Market Uncertainty and the Shifting Healthscape

Abrupt changes to the healthcare system, representing one-sixth of the US economy, is costly and inefficient. Yet, that is the environment providers, payors, drug companies and pharmacies find themselves operating in. Small shifts in policy can meaningfully impact trillions of dollars of healthcare services and how various constituents are reimbursed. When the Trump-administration announced that it would stop paying health care subsidies under the Affordable Care Act, it threw the industry into a tailspin of uncertainty and chaos that is still unfolding nearly a month later. One week, the Trump administration hinted that it might cut Medicare and Medicaid spending, while the following week, Maine voters cast ballots to expand Medicaid.

Healthcare in general, and pharmacy sales, could not be more uncertain, unstable or unpredictable. And yet that $500 billion market is where Amazon has set its sights to compete.

Winners and Losers

When the Wal-Mart, drugstore and supermarket chains entered the market, community pharmacies had to adapt and pivot, or they were forced to close their doors.  As the drugstore chains competed on price in a race to the bottom (today, a pharmacy is lucky to net $4 for a month’s prescription of Lipitor), independent pharmacies focused on higher-margin products and services like compounding, specialty drugs, customized blister and other packaging for customers and home delivery.  Amazon seems more likely to disrupt the national drugstore chains competing on price, rather than community pharmacies focused on higher-touch, higher-margin products and services.

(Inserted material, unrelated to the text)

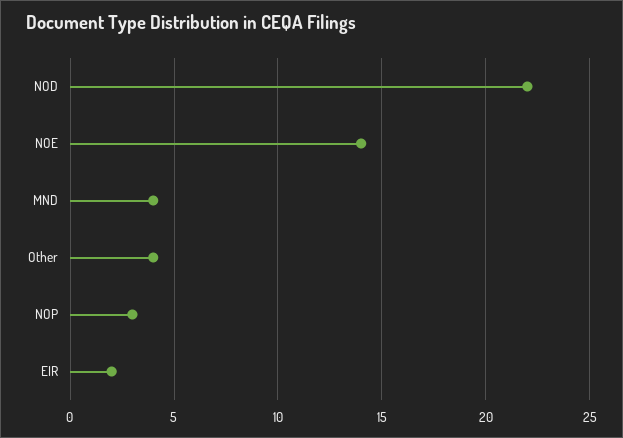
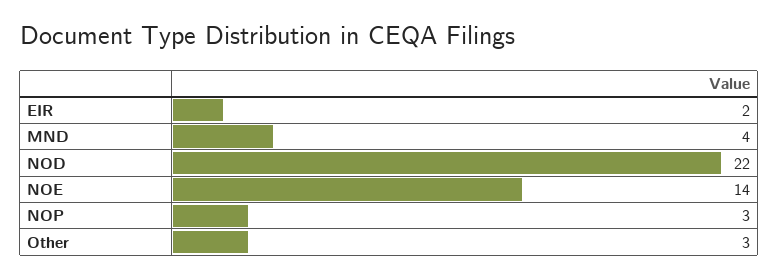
Other: 4 -> 3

There is no question that Amazon has disrupted every market it has entered and pharmacy will be no different. Everyone in the industry will have to work smarter and harder to maintain share, manage inventory levels, collaborate with physicians and clinical institutions, receive reimbursements and provide value-added services to their customers. But, given how community pharmacies have proven to be so resilient in the face of giants like Wal-Mart, CVS and Walgreen’s, they are unlikely to go the way of the corner bookstore when Amazon dives into the pool.